Why Would I Ever Want to Drive a Stick Shift?

I don't get why people think driving a stick is some sort of essential to enjoying life or makes one a better person. I'm not a race car driver. I don't feel the need for speed driving through the city's never ending traffic. That's right...how do I even enjoy the one true benefit of driving a stick, when I'm forced to go for an hour each way through 10 mile an hour traffic. Weekend event, more traffic. Going to the airport, going to see a friend, traffic, traffic, traffic.

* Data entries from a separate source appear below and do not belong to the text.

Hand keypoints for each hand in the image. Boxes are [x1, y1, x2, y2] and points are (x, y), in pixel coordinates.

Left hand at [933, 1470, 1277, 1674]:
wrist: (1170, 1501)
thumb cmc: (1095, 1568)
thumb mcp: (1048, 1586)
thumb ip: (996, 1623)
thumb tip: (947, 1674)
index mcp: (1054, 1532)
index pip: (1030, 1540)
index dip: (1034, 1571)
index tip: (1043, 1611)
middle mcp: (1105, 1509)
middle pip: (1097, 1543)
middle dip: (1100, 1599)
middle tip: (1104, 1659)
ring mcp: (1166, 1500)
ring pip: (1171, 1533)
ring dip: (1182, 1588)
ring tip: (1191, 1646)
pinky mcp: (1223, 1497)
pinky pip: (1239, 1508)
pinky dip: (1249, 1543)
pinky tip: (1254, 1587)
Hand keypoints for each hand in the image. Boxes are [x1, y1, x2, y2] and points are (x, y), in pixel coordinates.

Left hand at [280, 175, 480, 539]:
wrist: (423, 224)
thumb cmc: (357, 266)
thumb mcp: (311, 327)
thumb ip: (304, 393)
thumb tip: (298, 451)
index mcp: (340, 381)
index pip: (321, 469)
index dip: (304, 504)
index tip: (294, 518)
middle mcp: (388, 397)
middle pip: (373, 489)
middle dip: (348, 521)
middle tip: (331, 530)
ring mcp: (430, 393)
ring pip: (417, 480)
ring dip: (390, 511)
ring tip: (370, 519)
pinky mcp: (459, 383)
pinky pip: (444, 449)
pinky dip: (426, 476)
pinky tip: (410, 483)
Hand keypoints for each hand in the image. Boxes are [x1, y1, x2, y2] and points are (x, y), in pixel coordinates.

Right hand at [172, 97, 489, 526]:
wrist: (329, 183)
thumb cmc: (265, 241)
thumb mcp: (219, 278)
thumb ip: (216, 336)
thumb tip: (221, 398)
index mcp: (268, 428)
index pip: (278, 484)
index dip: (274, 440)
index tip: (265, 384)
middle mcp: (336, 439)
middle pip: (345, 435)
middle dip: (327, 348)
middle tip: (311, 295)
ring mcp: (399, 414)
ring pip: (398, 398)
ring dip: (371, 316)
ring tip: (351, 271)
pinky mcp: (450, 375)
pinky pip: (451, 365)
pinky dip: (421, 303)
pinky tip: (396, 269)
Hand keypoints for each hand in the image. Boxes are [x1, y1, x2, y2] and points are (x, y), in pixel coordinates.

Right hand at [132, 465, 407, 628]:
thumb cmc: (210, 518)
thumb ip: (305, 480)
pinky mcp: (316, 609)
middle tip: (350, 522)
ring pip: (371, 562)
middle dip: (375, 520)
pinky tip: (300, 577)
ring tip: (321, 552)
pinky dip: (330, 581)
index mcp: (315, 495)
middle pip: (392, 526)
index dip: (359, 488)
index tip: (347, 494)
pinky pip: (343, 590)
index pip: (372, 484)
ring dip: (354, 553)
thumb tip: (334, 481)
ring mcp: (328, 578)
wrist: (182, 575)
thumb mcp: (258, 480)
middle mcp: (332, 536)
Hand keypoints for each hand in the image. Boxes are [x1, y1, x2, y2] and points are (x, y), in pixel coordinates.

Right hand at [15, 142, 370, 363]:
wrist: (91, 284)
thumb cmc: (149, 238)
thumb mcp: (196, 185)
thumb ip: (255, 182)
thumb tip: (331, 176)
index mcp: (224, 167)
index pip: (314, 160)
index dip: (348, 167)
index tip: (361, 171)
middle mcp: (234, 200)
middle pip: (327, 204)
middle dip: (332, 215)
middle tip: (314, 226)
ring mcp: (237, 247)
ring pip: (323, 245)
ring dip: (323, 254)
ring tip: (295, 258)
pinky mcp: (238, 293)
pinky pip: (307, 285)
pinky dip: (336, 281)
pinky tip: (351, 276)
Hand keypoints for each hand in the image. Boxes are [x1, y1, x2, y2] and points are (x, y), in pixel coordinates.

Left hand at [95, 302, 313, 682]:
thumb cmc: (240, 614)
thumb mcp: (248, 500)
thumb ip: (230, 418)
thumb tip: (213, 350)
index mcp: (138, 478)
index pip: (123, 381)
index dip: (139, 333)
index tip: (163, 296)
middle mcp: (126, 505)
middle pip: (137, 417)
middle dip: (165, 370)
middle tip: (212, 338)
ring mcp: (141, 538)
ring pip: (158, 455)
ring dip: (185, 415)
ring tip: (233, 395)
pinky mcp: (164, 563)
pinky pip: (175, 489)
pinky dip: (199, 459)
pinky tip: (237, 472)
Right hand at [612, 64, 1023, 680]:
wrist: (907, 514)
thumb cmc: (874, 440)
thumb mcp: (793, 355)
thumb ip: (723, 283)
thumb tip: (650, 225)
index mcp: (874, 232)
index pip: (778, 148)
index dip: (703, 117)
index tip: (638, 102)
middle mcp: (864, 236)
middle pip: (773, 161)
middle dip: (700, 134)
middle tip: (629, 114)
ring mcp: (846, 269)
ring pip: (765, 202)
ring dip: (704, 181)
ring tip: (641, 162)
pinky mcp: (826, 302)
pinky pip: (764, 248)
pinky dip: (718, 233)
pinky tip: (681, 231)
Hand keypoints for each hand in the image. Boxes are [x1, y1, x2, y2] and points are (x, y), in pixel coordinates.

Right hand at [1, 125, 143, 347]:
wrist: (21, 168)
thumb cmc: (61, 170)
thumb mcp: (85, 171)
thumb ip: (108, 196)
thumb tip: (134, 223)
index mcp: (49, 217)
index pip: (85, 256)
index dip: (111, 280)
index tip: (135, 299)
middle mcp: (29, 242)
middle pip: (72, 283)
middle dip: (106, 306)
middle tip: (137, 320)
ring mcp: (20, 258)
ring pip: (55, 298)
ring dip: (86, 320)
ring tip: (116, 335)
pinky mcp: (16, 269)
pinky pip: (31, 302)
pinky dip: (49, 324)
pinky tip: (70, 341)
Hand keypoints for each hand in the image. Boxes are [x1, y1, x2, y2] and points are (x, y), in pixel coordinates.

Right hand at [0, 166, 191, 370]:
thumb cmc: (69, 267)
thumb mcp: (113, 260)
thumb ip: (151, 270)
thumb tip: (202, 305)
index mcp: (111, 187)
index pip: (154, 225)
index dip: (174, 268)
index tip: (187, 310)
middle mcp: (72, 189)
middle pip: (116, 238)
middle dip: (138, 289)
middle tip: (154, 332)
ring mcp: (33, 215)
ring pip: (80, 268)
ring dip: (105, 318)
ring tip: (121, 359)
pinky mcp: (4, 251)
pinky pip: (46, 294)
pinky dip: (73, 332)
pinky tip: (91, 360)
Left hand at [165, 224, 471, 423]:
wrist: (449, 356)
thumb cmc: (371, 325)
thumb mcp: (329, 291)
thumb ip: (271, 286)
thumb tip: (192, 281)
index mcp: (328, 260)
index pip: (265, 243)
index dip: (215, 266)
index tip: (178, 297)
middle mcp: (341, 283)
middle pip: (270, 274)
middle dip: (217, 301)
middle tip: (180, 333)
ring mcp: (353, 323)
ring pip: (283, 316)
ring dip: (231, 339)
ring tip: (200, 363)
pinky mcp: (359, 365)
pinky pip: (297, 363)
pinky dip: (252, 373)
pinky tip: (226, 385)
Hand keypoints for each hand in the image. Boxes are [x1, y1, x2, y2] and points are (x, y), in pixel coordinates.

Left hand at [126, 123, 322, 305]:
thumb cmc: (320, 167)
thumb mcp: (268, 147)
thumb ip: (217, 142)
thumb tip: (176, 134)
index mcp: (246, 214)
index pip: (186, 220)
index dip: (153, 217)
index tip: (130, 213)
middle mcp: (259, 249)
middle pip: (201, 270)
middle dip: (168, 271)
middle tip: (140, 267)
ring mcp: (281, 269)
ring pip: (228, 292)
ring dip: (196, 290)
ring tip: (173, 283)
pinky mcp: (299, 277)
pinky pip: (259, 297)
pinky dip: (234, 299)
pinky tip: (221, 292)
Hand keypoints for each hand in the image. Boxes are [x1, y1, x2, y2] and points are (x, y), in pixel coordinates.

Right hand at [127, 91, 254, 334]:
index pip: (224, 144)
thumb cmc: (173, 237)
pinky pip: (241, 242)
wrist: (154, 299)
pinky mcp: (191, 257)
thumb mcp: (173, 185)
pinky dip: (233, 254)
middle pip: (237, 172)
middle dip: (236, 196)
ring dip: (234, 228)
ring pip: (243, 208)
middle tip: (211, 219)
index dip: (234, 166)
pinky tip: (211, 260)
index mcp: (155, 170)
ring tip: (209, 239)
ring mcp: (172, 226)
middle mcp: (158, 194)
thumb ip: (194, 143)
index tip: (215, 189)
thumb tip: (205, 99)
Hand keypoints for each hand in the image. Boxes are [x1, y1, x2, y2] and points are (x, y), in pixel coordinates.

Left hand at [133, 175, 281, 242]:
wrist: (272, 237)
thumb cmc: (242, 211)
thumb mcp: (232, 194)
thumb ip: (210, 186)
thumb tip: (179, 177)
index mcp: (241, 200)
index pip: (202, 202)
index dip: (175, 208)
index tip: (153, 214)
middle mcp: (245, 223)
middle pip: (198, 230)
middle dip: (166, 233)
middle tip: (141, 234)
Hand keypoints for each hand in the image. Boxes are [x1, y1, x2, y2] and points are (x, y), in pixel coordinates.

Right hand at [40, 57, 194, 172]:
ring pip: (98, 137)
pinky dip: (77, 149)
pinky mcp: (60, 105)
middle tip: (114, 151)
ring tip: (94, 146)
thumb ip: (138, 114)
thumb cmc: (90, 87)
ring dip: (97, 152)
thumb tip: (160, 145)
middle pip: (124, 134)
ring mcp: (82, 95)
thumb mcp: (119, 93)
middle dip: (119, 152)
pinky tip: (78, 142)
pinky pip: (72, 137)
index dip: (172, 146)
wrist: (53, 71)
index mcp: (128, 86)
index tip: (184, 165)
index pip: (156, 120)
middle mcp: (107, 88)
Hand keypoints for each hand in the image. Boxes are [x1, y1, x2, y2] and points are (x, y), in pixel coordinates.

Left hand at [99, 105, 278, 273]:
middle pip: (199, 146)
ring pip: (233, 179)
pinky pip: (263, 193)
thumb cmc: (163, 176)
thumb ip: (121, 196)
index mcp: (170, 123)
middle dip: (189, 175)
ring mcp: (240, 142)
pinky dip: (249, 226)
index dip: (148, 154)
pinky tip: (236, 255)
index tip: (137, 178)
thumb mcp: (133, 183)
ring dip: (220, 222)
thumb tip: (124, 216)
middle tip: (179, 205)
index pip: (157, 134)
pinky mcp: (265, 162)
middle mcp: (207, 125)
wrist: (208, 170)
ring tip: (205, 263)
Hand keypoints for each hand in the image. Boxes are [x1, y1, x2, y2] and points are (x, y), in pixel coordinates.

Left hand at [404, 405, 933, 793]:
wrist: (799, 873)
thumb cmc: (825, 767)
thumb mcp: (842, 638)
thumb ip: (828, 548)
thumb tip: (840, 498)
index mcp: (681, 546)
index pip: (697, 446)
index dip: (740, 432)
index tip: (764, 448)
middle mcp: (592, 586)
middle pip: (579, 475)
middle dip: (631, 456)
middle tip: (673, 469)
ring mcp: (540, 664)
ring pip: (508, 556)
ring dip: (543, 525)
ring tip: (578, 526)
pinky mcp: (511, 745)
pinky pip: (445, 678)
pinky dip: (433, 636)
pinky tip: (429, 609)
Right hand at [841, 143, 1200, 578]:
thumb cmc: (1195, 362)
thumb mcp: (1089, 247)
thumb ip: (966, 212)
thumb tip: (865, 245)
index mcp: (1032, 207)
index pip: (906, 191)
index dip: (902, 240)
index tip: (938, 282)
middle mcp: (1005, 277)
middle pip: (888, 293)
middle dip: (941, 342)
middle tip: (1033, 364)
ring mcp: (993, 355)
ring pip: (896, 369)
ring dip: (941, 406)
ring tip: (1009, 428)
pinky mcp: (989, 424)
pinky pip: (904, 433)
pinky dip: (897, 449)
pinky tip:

Driving a stick wouldn't improve anything about my driving accept make me one thousand percent more annoyed, especially after a long day when I just want to go home and relax. I have yet to meet anyone who has explained to me what benefit I can have from driving a stick. You can talk until you are blue in the face about the value of learning new things, but why haven't you learned to cook, or re-wire your house, or walk in high heel shoes, or speak 2 other languages yet? I could ask you the same thing with the same look of consternation? Automatics have come a long way in terms of fuel economy and speed; many now besting manual counterparts. Insurance rates tend to be higher for manual drivers, and studies have shown that manual drivers get in more accidents by comparison to automatic drivers. So what's the big deal?

Why Would I Ever Want to Drive a Stick Shift?